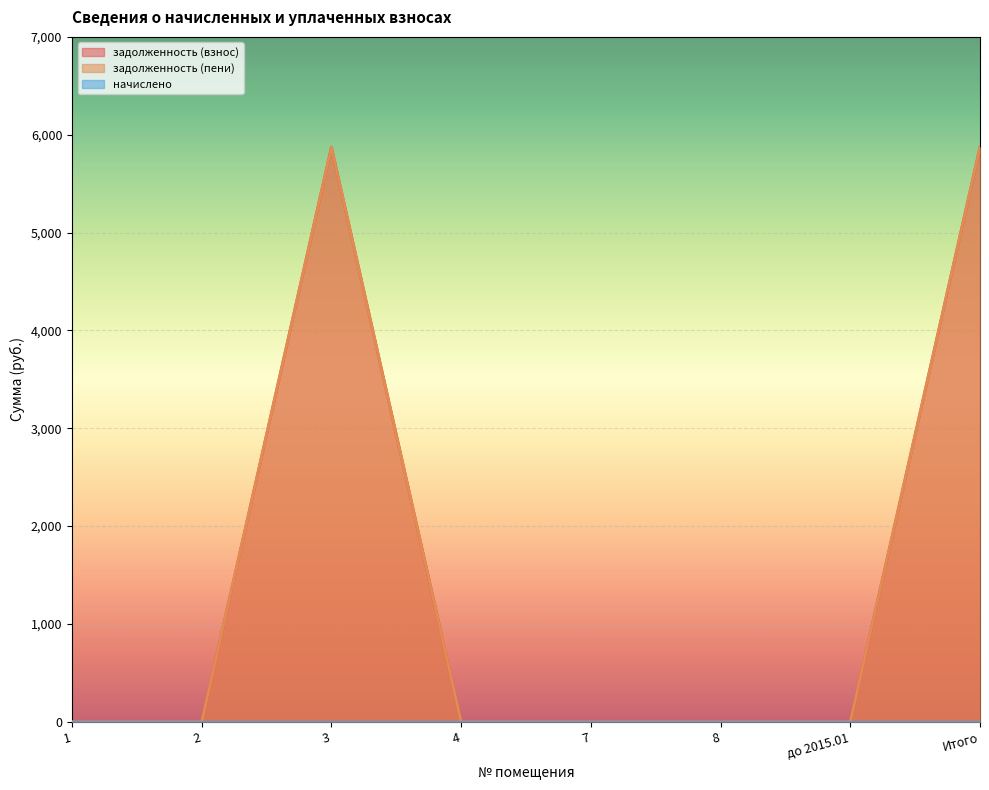

How many values in the задолженность (пени) series exceed 0?

2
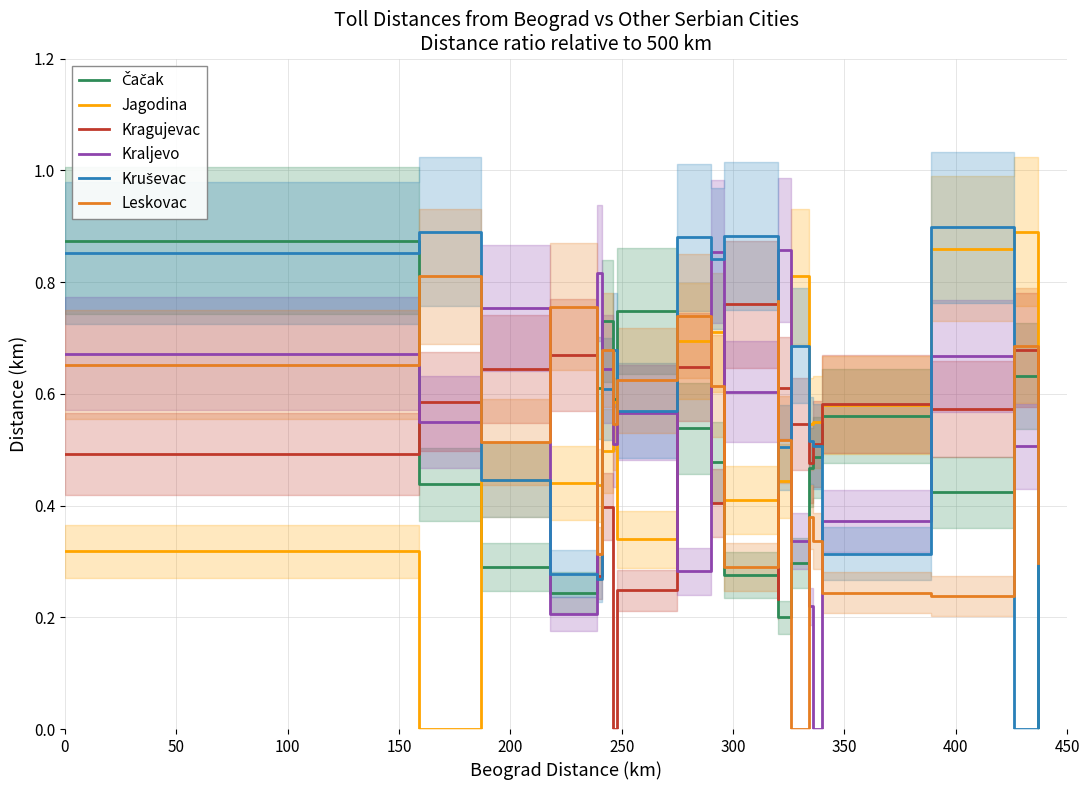

Reading left to right, extract all data points from this chart.

Čačak: 0.9	0.4	0.3	0.2	0.6	0.7	0.6	0.7	0.5	0.5	0.3	0.7	0.2	0.3	0.5	0.5	0.6	0.4	0.6	0.0
Jagodina: 0.3	0.0	0.4	0.4	0.4	0.5	0.6	0.3	0.7	0.7	0.4	0.6	0.4	0.8	0.5	0.6	0.6	0.9	0.9	0.4
Kragujevac: 0.5	0.6	0.6	0.7	0.3	0.4	0.0	0.2	0.6	0.4	0.8	0.2	0.6	0.5	0.5	0.5	0.6	0.6	0.7	0.6
Kraljevo: 0.7	0.6	0.8	0.2	0.8	0.6	0.5	0.6	0.3	0.9	0.6	0.7	0.9	0.3	0.2	0.0	0.4	0.7	0.5	0.5
Kruševac: 0.9	0.9	0.4	0.3	0.3	0.6	0.7	0.6	0.9	0.8	0.9	0.4	0.5	0.7	0.5	0.5	0.3	0.9	0.0	0.6
Leskovac: 0.7	0.8	0.5	0.8	0.3	0.7	0.5	0.6	0.7	0.6	0.3	0.8	0.5	0.0	0.4	0.3	0.2	0.2	0.7	0.3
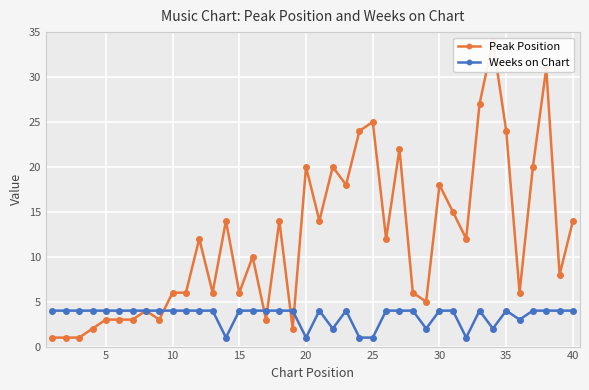

Which series has the largest total across all categories?

Peak Position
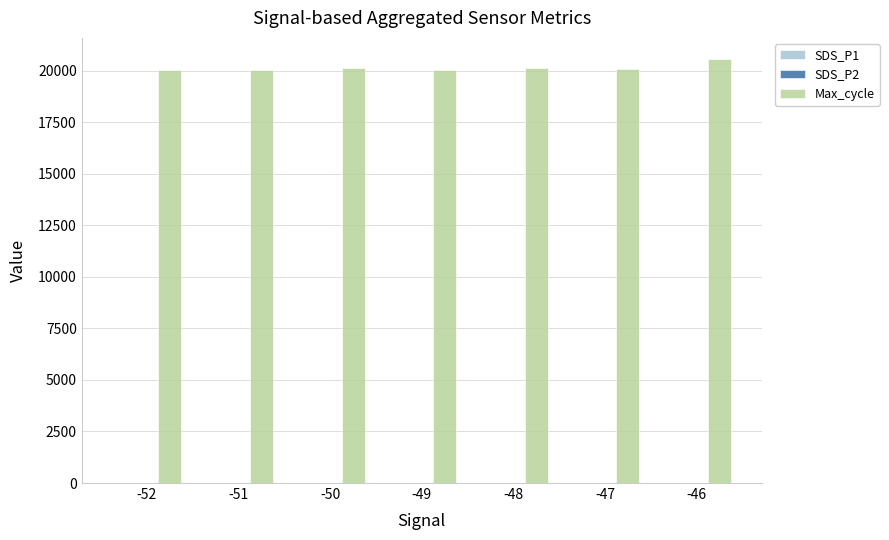

How many distinct data groups are displayed?

3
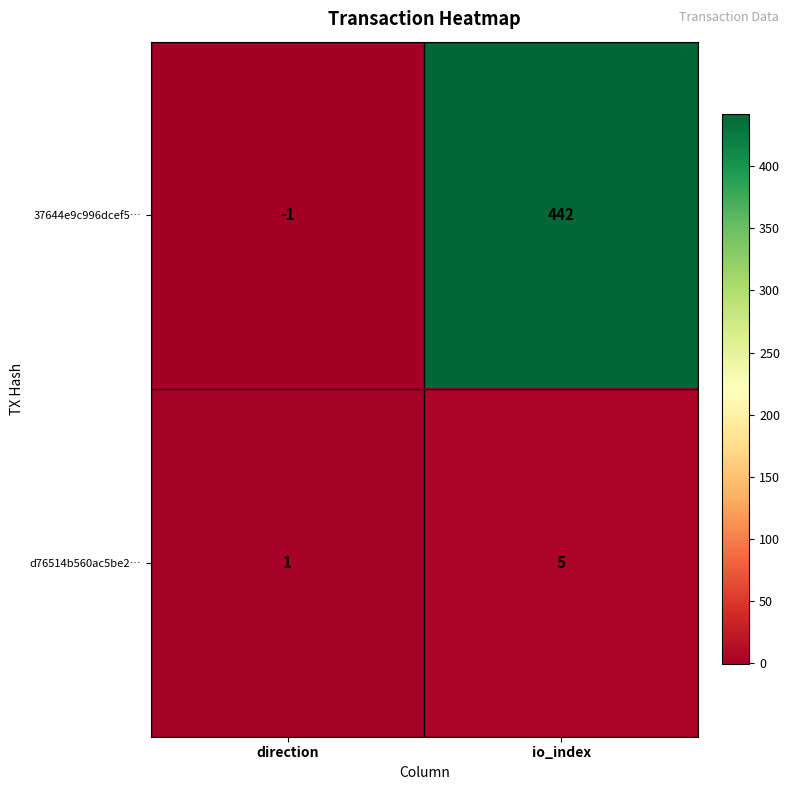

How many categories are shown in the chart?

2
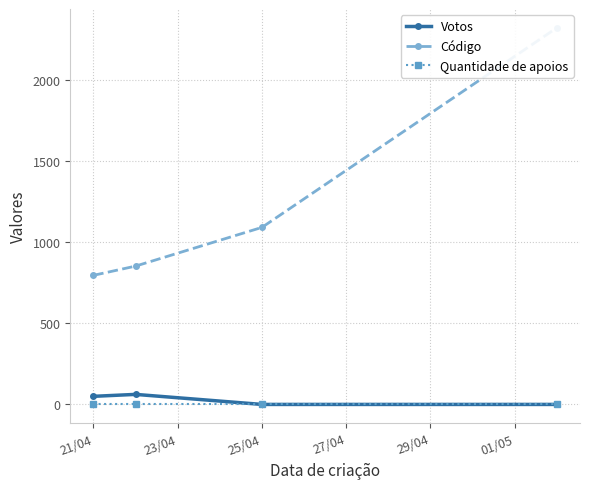

What is the highest value of the Votos series?

62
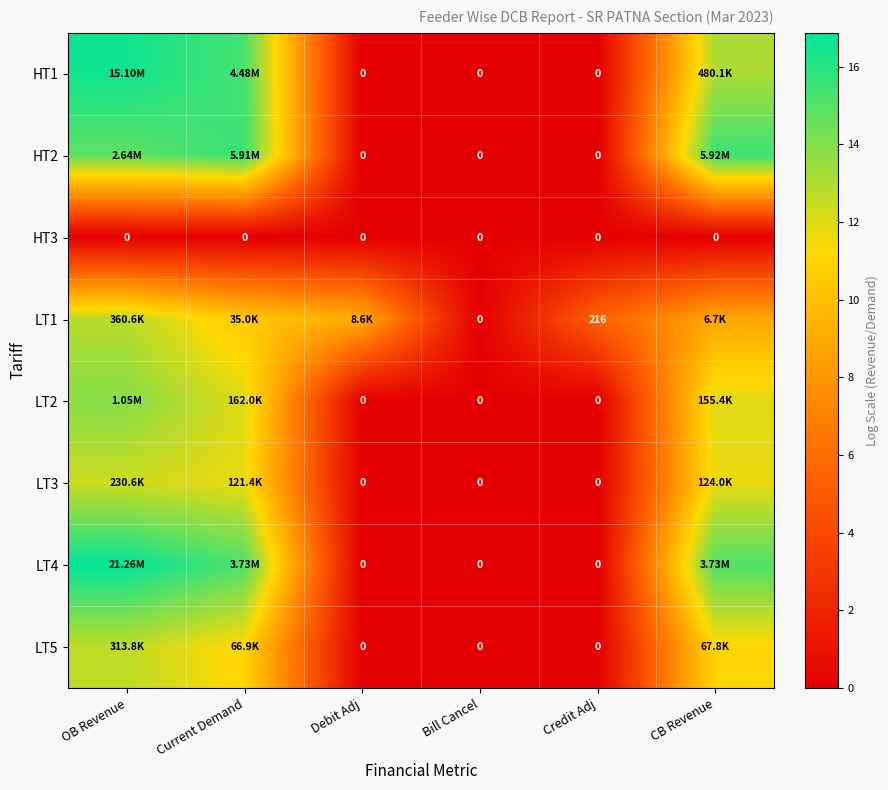

Which category has the highest value across all series?

OB Revenue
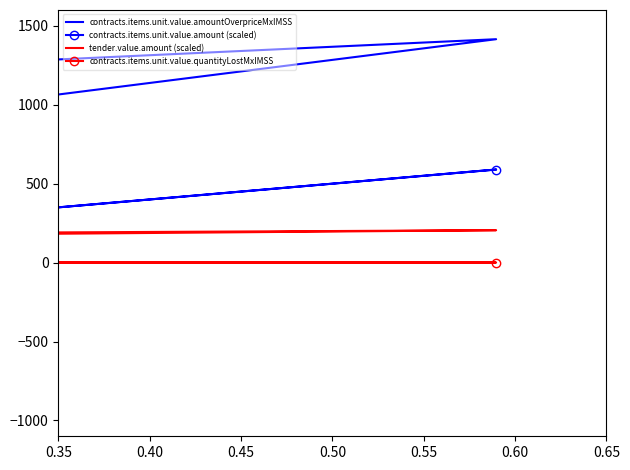

How many distinct data groups are displayed?

4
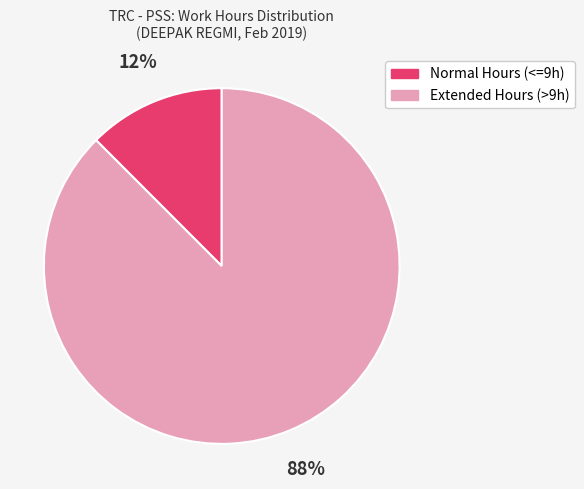

How many segments does this pie chart have?

2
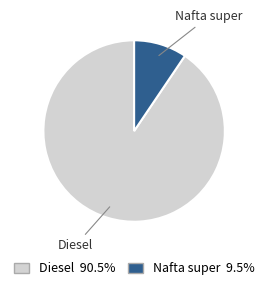

Which slice is the smallest?

Nafta super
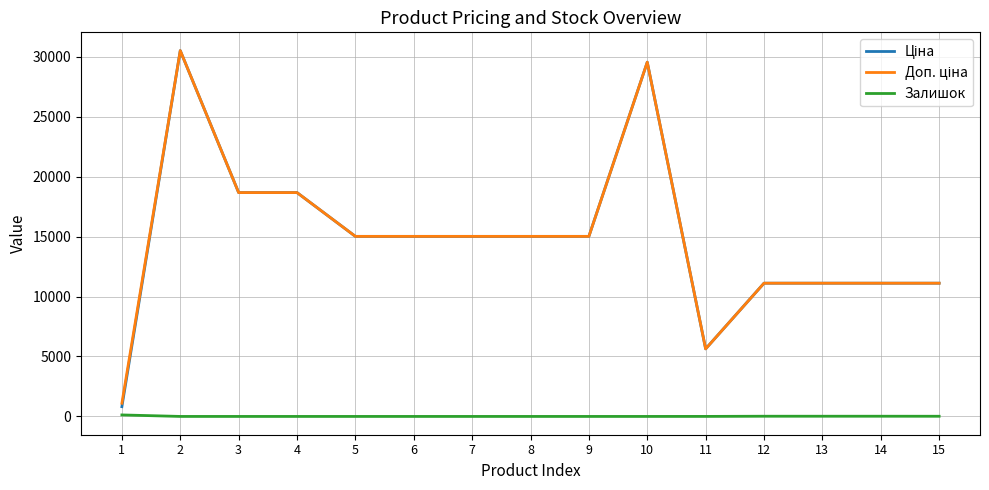

Is it true that Доп. ціна equals 15019.2 at 7?

True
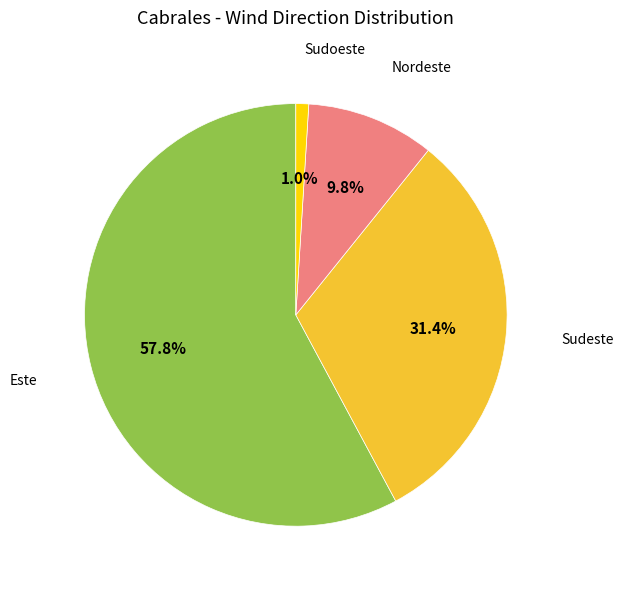

To the nearest percent, what portion does Este represent?

58%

++++++

Rewrite all of the material above, replacing "data groups" with "data series" everywhere it occurs and keeping everything else the same. Leave out the pictures.

■ Result for this exercise
How many values in the задолженность (пени) series exceed 0?

2

Reading left to right, extract all data points from this chart.

Čačak: 0.9	0.4	0.3	0.2	0.6	0.7	0.6	0.7	0.5	0.5	0.3	0.7	0.2	0.3	0.5	0.5	0.6	0.4	0.6	0.0
Jagodina: 0.3	0.0	0.4	0.4	0.4	0.5	0.6	0.3	0.7	0.7	0.4	0.6	0.4	0.8	0.5	0.6	0.6	0.9	0.9	0.4
Kragujevac: 0.5	0.6	0.6	0.7	0.3	0.4	0.0	0.2	0.6	0.4	0.8	0.2	0.6	0.5	0.5	0.5	0.6	0.6	0.7	0.6
Kraljevo: 0.7	0.6	0.8	0.2	0.8	0.6	0.5	0.6	0.3	0.9	0.6	0.7	0.9	0.3	0.2	0.0	0.4	0.7	0.5	0.5
Kruševac: 0.9	0.9	0.4	0.3	0.3	0.6	0.7	0.6	0.9	0.8	0.9	0.4	0.5	0.7	0.5	0.5	0.3	0.9	0.0	0.6
Leskovac: 0.7	0.8	0.5	0.8	0.3	0.7	0.5	0.6	0.7	0.6	0.3	0.8	0.5	0.0	0.4	0.3	0.2	0.2	0.7	0.3

Which series has the largest total across all categories?

Peak Position

How many distinct data series are displayed?

3

How many categories are shown in the chart?

2

What is the highest value of the Votos series?

62

Which category has the highest value across all series?

OB Revenue

How many distinct data series are displayed?

4

How many segments does this pie chart have?

2

Which slice is the smallest?

Nafta super

Is it true that Доп. ціна equals 15019.2 at 7?

True

To the nearest percent, what portion does Este represent?

58%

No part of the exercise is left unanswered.